I agree with this. My dyslexic child at this point still plans on college. She may need to start in junior college. Our state has a scholarship program that pays for instate tuition for students that qualify based on income and basic curriculum requirements and ACT score. She has prequalified based on our income. She has to get through Alg. 2 in math to qualify among other things. She is a junior and is still finishing up her Alg. 1. She still has to get through geometry and Alg. 2 by their requirements to qualify for the program. But it took us this long to solidify the basics, and I am ok with that. She will score better on that ACT with the solid grounding that she now has in basic preAlgebra skills  that took us a long time to cement. And she has through her senior year to get the score they require.

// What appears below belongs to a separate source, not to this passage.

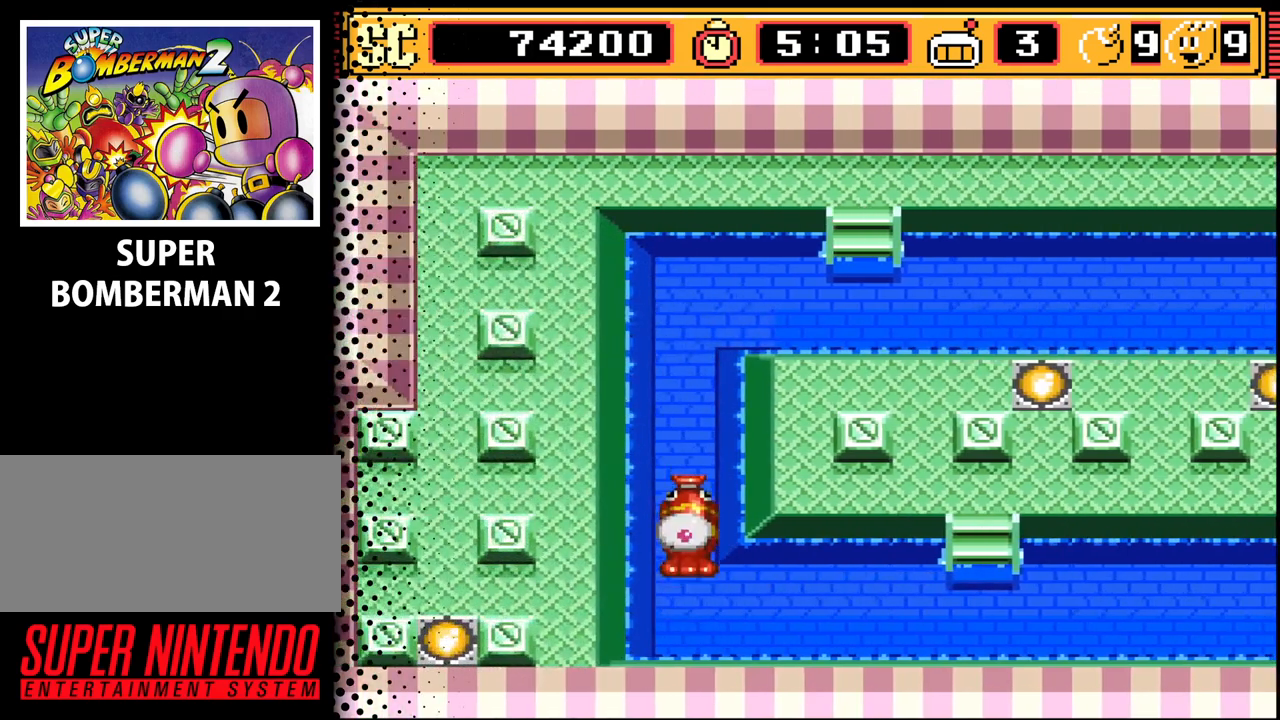
{"buttons": [], "events": []}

So we just keep working slowly and surely at her pace.  We will start her geometry after Christmas and work through the summer to finish it and get her into Alg.2 her senior year.  I think she is finally getting it and moving at a regular pace in math, even though it has taken us 9th, 10th, and half of 11th grade to get that foundation of a preAlgebra and an Algebra course fully accomplished.  

As for the rest- mine has trouble with spelling. That also carries over into her grammar not being the best, but we have always focused on that, so it is not as bad as I have seen coming from public schools. If she is hand writing, she still forgets capital letters at the beginning of sentences and such, just part of the dyslexia. But her typing is pretty good, and spellcheck helps a lot. 

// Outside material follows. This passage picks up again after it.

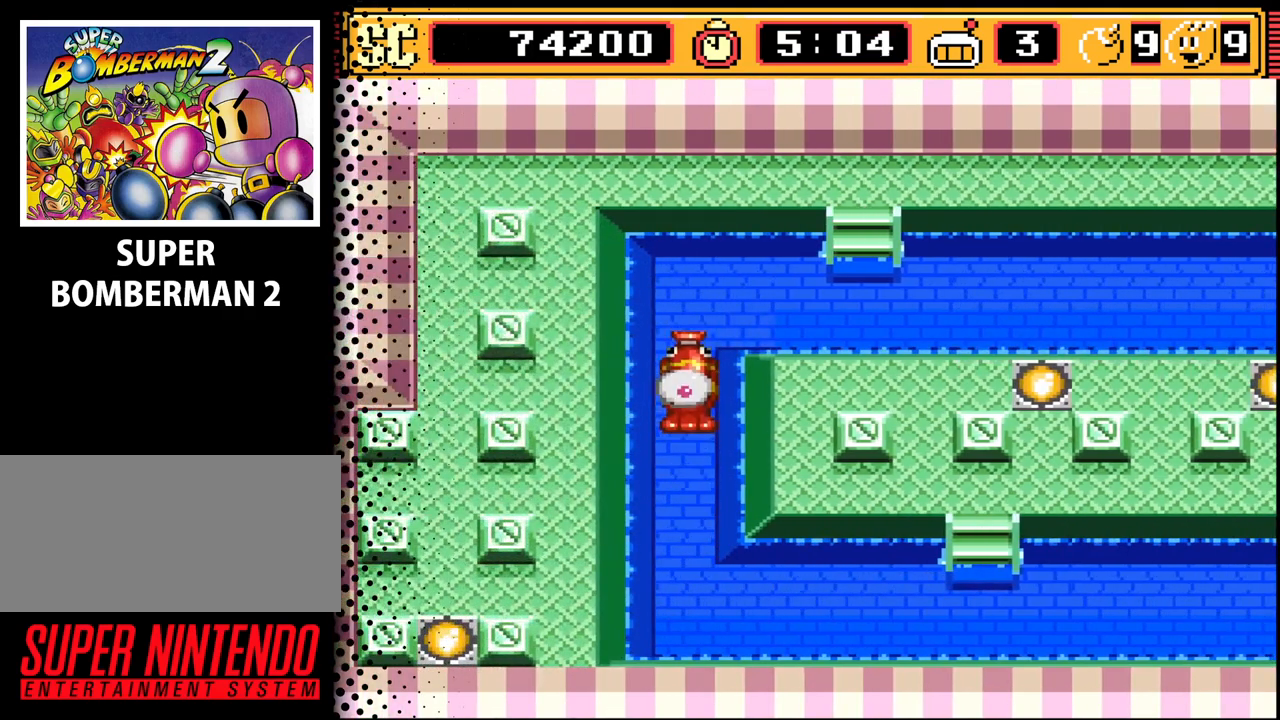
{"buttons": [], "events": []}
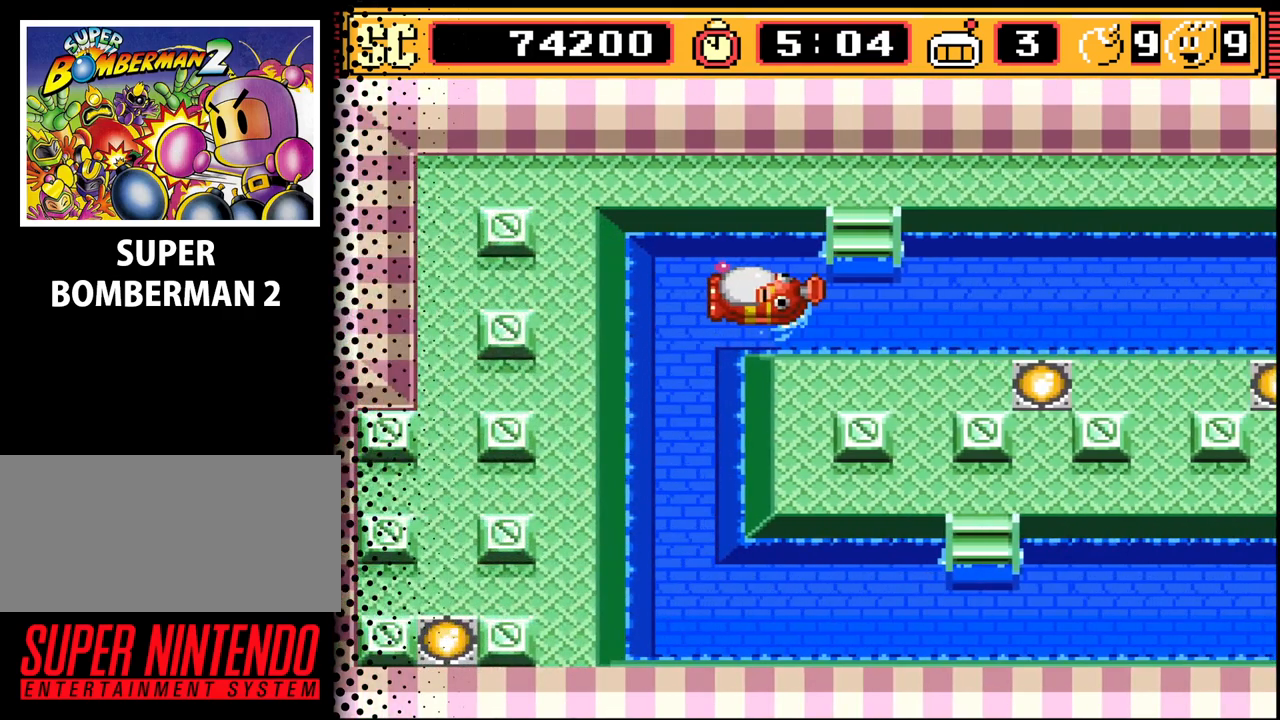
{"buttons": [], "events": []}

Studying for tests isn't her best thing either. We haven't used anything formal. But I do have her take notes from each chapter and go over them to help her learn as others have said. It is just an ongoing project with her. Lots of review.  She is getting ready for her driver's permit test. That is important to her, so it is a good place to work on those skills. 

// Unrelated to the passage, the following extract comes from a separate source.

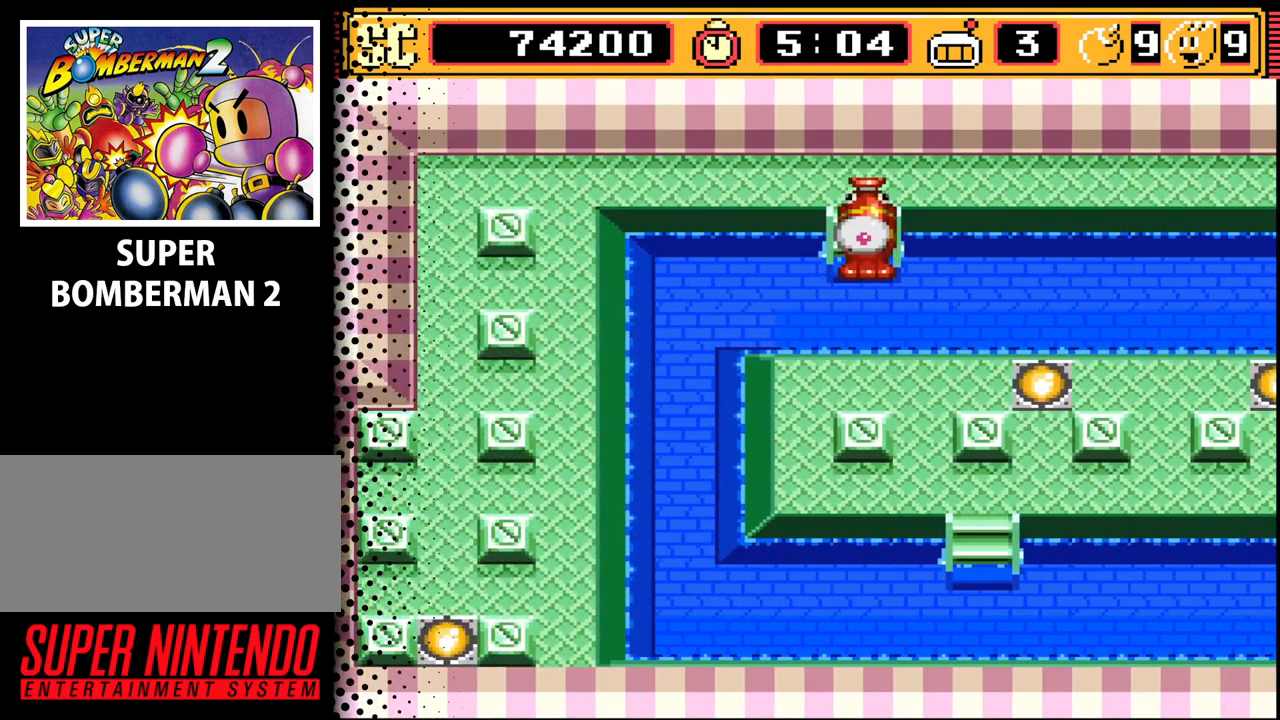
{"buttons": ["DPAD_RIGHT"], "events": [[267, "DPAD_RIGHT", "down"]]}
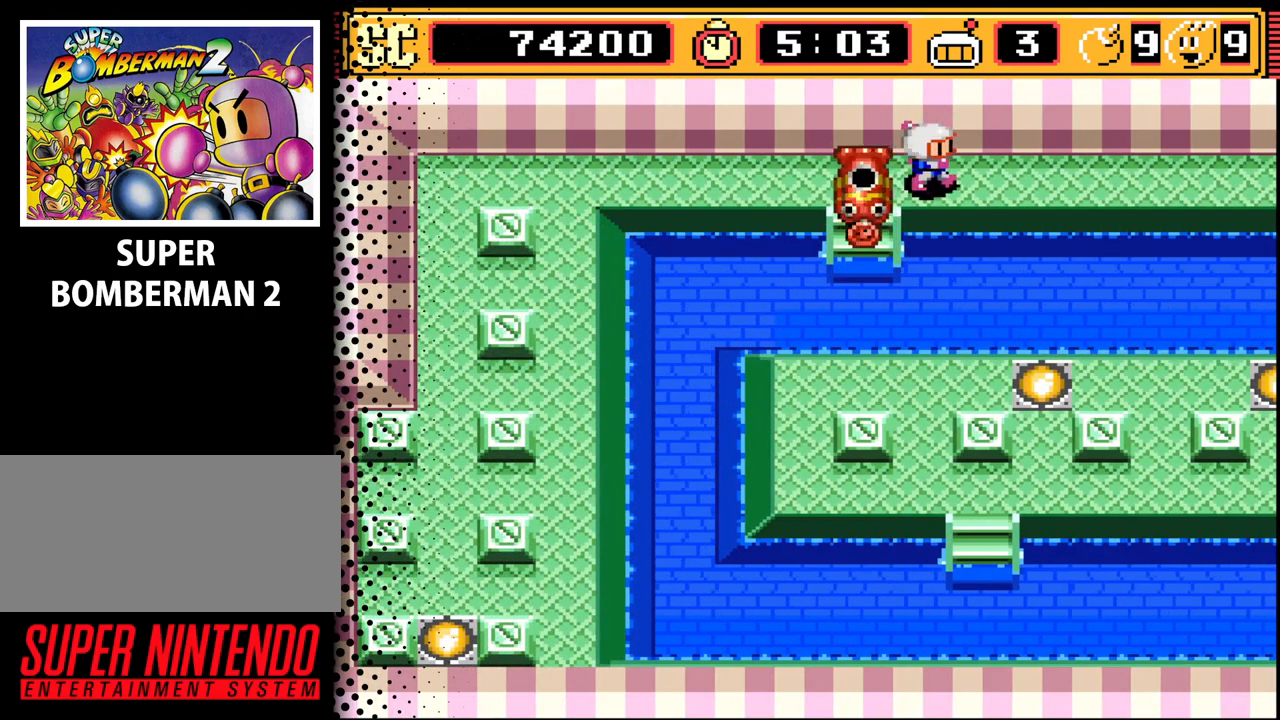
{"buttons": ["DPAD_RIGHT"], "events": []}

And like others said with the carrot- we do a lot of her curriculum through things she loves. She is an artist, loves history, big projects, etc. We found a unit study fully planned out around the History of Fashion last year. It was amazing. It combined teaching computer skills in 'Word which she needed, history projects around each decade as they studied the fashion and the reasons behind fashion changes. We took this one semester unit study and made a full year out of it. She read a history textbook alongside it for her history, doing the mapwork and projects from the unit study for her written work. I bought her a Thinking Tree fashion journal for her final projec.t. For each decade it had her research a first lady's gown, do a written paper on a something that happened in that decade, and design her own gowns and to watch a movie from each decade to see the fashion. We chose movies by decade that were from famous literature or about important historical events.  I included a book on historical costuming for her to read alongside as well. It included some historical handicrafts and had them plan a tea party and do recipes from the time periods. So she got some English projects from this, all of her history, lots of art and hands on, lots of exposure to literature and stories from the watching the movies. 

I try to have at least one class going at a time like this that she really enjoys and that includes things she loves, but that also covers necessary subjects, This year she wanted to do another play. The community theater group she danced with in the past isn't doing much because of COVID, so we joined a co-op that is doing a play. I signed her up for some Master Classes on theater and speech to go along with it.